→ Exercise objective
Give the data again, word for word.

→ Input

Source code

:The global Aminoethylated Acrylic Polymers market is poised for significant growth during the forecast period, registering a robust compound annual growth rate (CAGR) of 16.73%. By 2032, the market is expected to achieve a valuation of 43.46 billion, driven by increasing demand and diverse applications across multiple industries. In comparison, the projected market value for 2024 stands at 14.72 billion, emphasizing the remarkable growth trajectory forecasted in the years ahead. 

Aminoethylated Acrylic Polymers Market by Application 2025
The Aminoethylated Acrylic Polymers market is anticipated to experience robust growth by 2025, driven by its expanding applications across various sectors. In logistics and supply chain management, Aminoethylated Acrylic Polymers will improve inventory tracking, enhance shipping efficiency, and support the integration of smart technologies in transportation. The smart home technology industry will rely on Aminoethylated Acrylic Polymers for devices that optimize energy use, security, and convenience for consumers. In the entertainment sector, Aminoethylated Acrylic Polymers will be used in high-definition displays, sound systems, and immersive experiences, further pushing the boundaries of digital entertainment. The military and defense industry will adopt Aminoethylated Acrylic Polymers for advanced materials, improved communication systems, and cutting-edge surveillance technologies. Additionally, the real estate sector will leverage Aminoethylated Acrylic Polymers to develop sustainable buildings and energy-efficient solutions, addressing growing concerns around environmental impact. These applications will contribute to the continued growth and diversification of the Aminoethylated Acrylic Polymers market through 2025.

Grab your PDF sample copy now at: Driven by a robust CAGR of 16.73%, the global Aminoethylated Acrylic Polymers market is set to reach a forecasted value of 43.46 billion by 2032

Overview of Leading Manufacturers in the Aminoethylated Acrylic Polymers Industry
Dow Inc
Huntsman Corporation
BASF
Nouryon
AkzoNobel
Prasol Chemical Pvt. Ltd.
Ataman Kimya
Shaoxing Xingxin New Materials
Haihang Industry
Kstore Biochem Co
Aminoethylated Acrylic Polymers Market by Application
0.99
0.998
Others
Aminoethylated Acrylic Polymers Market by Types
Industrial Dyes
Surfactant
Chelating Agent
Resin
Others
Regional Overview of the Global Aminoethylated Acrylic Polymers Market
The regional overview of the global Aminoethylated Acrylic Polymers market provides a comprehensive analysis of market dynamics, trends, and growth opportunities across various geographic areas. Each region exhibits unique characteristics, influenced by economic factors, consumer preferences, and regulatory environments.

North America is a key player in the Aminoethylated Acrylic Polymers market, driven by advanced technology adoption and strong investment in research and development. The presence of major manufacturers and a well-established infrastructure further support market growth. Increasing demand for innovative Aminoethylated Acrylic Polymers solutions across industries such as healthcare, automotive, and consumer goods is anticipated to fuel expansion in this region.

→ Answer space
Source code

:The global Aminoethylated Acrylic Polymers market is poised for significant growth during the forecast period, registering a robust compound annual growth rate (CAGR) of 16.73%. By 2032, the market is expected to achieve a valuation of 43.46 billion, driven by increasing demand and diverse applications across multiple industries. In comparison, the projected market value for 2024 stands at 14.72 billion, emphasizing the remarkable growth trajectory forecasted in the years ahead. 

Aminoethylated Acrylic Polymers Market by Application 2025
The Aminoethylated Acrylic Polymers market is anticipated to experience robust growth by 2025, driven by its expanding applications across various sectors. In logistics and supply chain management, Aminoethylated Acrylic Polymers will improve inventory tracking, enhance shipping efficiency, and support the integration of smart technologies in transportation. The smart home technology industry will rely on Aminoethylated Acrylic Polymers for devices that optimize energy use, security, and convenience for consumers. In the entertainment sector, Aminoethylated Acrylic Polymers will be used in high-definition displays, sound systems, and immersive experiences, further pushing the boundaries of digital entertainment. The military and defense industry will adopt Aminoethylated Acrylic Polymers for advanced materials, improved communication systems, and cutting-edge surveillance technologies. Additionally, the real estate sector will leverage Aminoethylated Acrylic Polymers to develop sustainable buildings and energy-efficient solutions, addressing growing concerns around environmental impact. These applications will contribute to the continued growth and diversification of the Aminoethylated Acrylic Polymers market through 2025.

Grab your PDF sample copy now at: Driven by a robust CAGR of 16.73%, the global Aminoethylated Acrylic Polymers market is set to reach a forecasted value of 43.46 billion by 2032

Overview of Leading Manufacturers in the Aminoethylated Acrylic Polymers Industry
Dow Inc
Huntsman Corporation
BASF
Nouryon
AkzoNobel
Prasol Chemical Pvt. Ltd.
Ataman Kimya
Shaoxing Xingxin New Materials
Haihang Industry
Kstore Biochem Co
Aminoethylated Acrylic Polymers Market by Application
0.99
0.998
Others
Aminoethylated Acrylic Polymers Market by Types
Industrial Dyes
Surfactant
Chelating Agent
Resin
Others
Regional Overview of the Global Aminoethylated Acrylic Polymers Market
The regional overview of the global Aminoethylated Acrylic Polymers market provides a comprehensive analysis of market dynamics, trends, and growth opportunities across various geographic areas. Each region exhibits unique characteristics, influenced by economic factors, consumer preferences, and regulatory environments.

North America is a key player in the Aminoethylated Acrylic Polymers market, driven by advanced technology adoption and strong investment in research and development. The presence of major manufacturers and a well-established infrastructure further support market growth. Increasing demand for innovative Aminoethylated Acrylic Polymers solutions across industries such as healthcare, automotive, and consumer goods is anticipated to fuel expansion in this region.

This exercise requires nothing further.